Para o estudo de escatologia, não é necessário ser especialista em todas as correntes escatológicas. Mas é importante saber algumas características de cada uma para se situar bem quando ouvir alguém falando sobre o tema e saber qual linha será seguida.Como pudemos ver, a corrente sobre o fim dos tempos que seguimos influencia diretamente em nossa teologia como um todo, e por consequência, em nossa relação com o nosso Senhor e com o Evangelho. Os próximos textos seguirão a linha Pré-Milenista Histórica, então já têm uma noção do que esperar.

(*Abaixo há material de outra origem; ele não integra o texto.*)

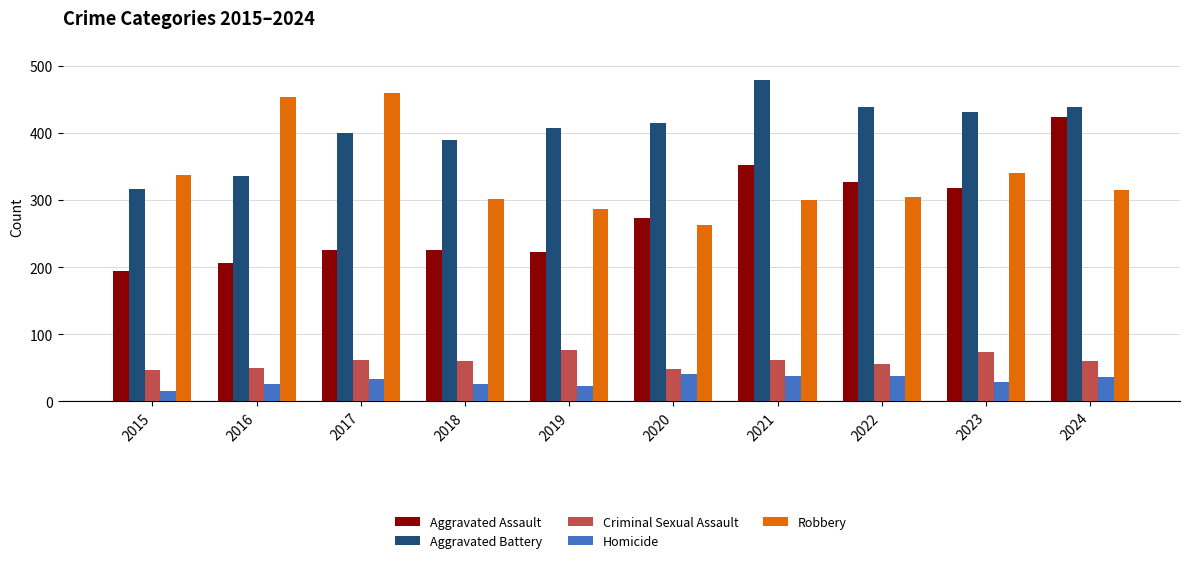

What is the minimum value for Aggravated Battery?

316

Referências Bibliográficas

Erickson, Millard. Teologia Sistemática. 1ª ed. São Paulo: Vida Nova, 2015.

Erickson, Millard. Escatologia: A Polêmica em torno do Milênio. 1ª ed. São Paulo: Vida Nova, 2010.

Grudem, Wayne. Teologia Sistemática ao Alcance de Todos. 1ª ed. Rio de Janeiro: Thomas Nelson, 2019.

McGrath, Allister. Teologia Sistemática, Histórica e Filosófica. 1ª ed. São Paulo: Shedd, 2005

Ferreira, Franklin; Myatt, Alan. Teologia Sistemática. 1ª ed. São Paulo: Vida Nova, 2007.

Sartore, Andrei Matos. Escatologia (Fim do Mundo): Em Defesa do Pré-Milenismo Histórico. Disponível em <Reflexão Teológica>. Acesso em 20 de Julho de 202.